C'est dans ce contexte, en février 2017, que Giudicelli, présent dans les arcanes de la FFT depuis vingt-cinq ans, en a pris les commandes. Son ambition ? "Passer d'une génération qui espère des titres à une génération qui soulève des titres."

Ses commentaires sur le manque de "grinta" des Français lors du dernier Roland-Garros avaient créé des remous. Sa volonté d'annoncer lui-même - lors d'un Facebook live - que Maria Sharapova, de retour d'une suspension pour dopage, ne bénéficierait pas d'une wild-card (invitation), avait surpris. N'était-ce pas de la compétence du directeur du tournoi Guy Forget ?
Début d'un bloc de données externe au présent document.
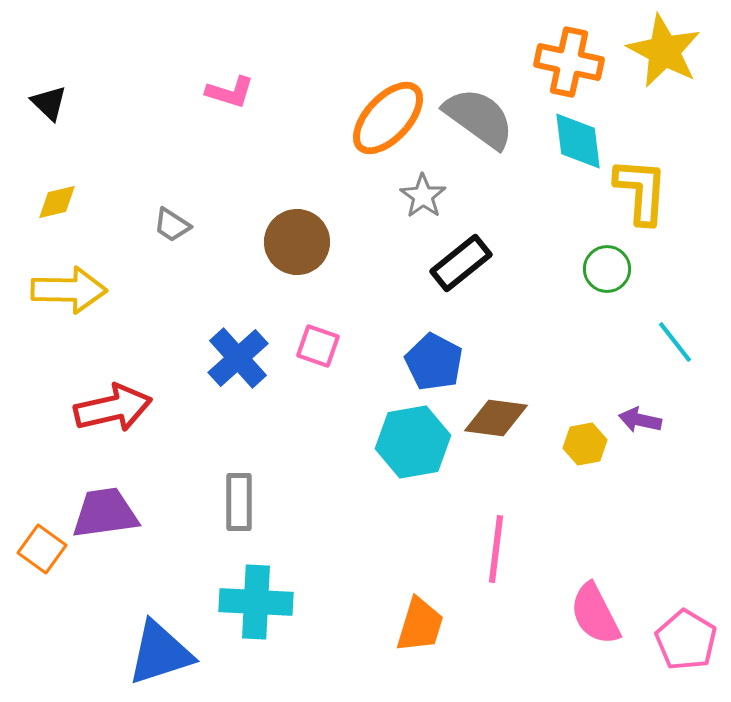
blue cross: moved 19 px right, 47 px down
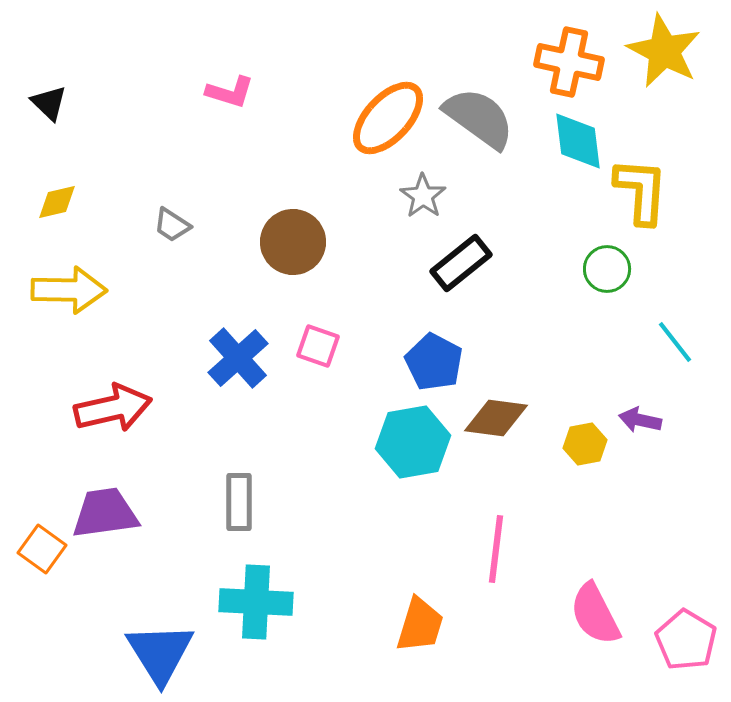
brown circle: moved 4 px left
blue triangle: rotated 44 degrees counterclockwise
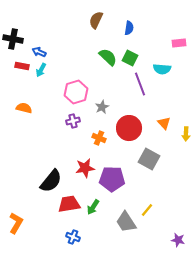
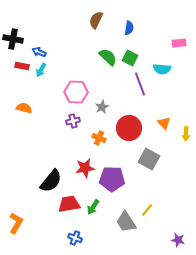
pink hexagon: rotated 20 degrees clockwise
blue cross: moved 2 px right, 1 px down
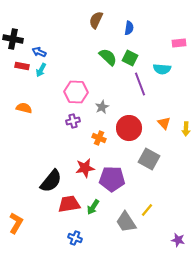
yellow arrow: moved 5 px up
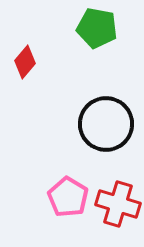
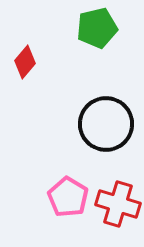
green pentagon: rotated 24 degrees counterclockwise
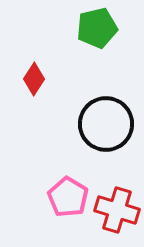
red diamond: moved 9 px right, 17 px down; rotated 8 degrees counterclockwise
red cross: moved 1 px left, 6 px down
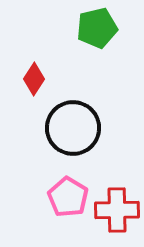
black circle: moved 33 px left, 4 px down
red cross: rotated 18 degrees counterclockwise
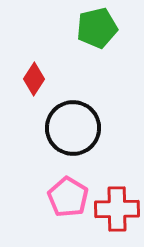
red cross: moved 1 px up
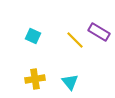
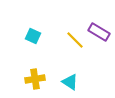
cyan triangle: rotated 18 degrees counterclockwise
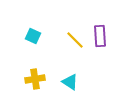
purple rectangle: moved 1 px right, 4 px down; rotated 55 degrees clockwise
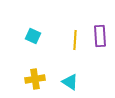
yellow line: rotated 48 degrees clockwise
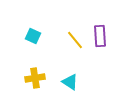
yellow line: rotated 42 degrees counterclockwise
yellow cross: moved 1 px up
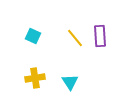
yellow line: moved 2 px up
cyan triangle: rotated 24 degrees clockwise
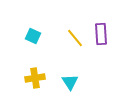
purple rectangle: moved 1 px right, 2 px up
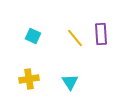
yellow cross: moved 6 px left, 1 px down
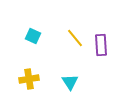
purple rectangle: moved 11 px down
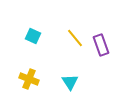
purple rectangle: rotated 15 degrees counterclockwise
yellow cross: rotated 30 degrees clockwise
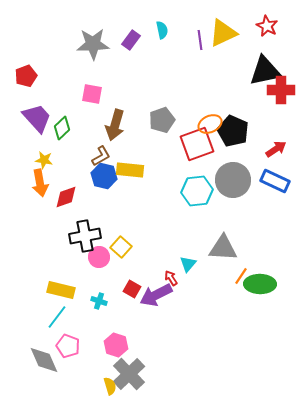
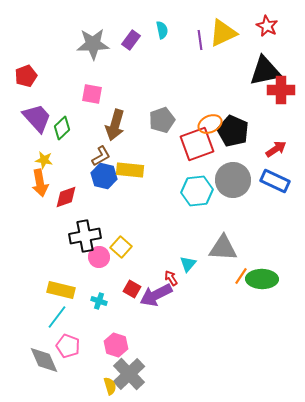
green ellipse at (260, 284): moved 2 px right, 5 px up
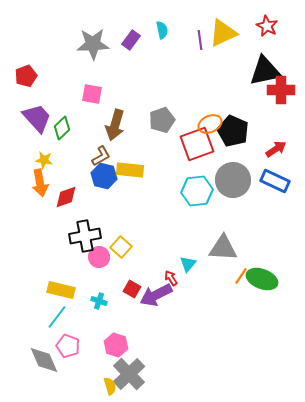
green ellipse at (262, 279): rotated 20 degrees clockwise
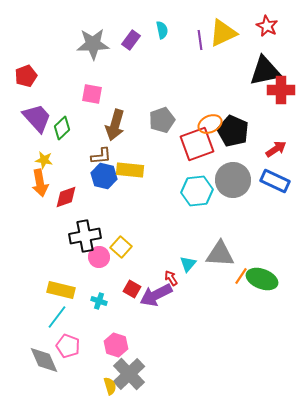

Dartevelle, aujourd'hui dans l'opposition, déplore son "excès d'interventionnisme" et son "autoritarisme". "C'est un grand bosseur, quelqu'un qui fourmille d'idées mais qui a du mal à comprendre que l'on ne réponde pas rapidement à des mails ou des SMS envoyés à 5h du matin", confie un ex-salarié de la FFT.

- "Virage à 180 degrés" -

En recrutant l'été dernier l'ex-porte-parole du ministère de l'Intérieur Pierre-Henry Brandet, pour gérer la communication, le président a accepté non sans mal de déléguer un peu. Et le 10e Saladier d'argent décroché par les Bleus, en novembre, a apporté une bouffée d'oxygène à une Fédération en mal de titres majeurs.

Mais aujourd'hui, Giudicelli, qui est aussi responsable du comité Coupe Davis à la Fédération internationale, doit gérer un épineux dossier, celui de la réforme de la vénérable compétition.

L'organiser en une semaine en fin d'année et dans un seul endroit, c'est "vouloir sa mort", estiment bon nombre de joueurs français et leur capitaine Noah. Pas leur président qui a changé d'avis après s'être pourtant opposé à un projet de finale sur terrain neutre.

"Sur plein d'autres sujets, il a déjà opéré des virages à 180 degrés. C'est un opportuniste, qui a quatre ou cinq coups d'avance", estime Dartevelle.

Stephan Post, l'un de ses vice-présidents, préfère parler de "pragmatisme intelligent". Il n'y a pas d'autre alternative, selon lui, pour sauver la Coupe Davis, en perte de prestige.

"C'est assez dur de connaître ses motivations. Y a-t-il un calcul politique derrière ?", s'interroge l'avocat Alexis Gramblat, l'un de ses autres grands détracteurs.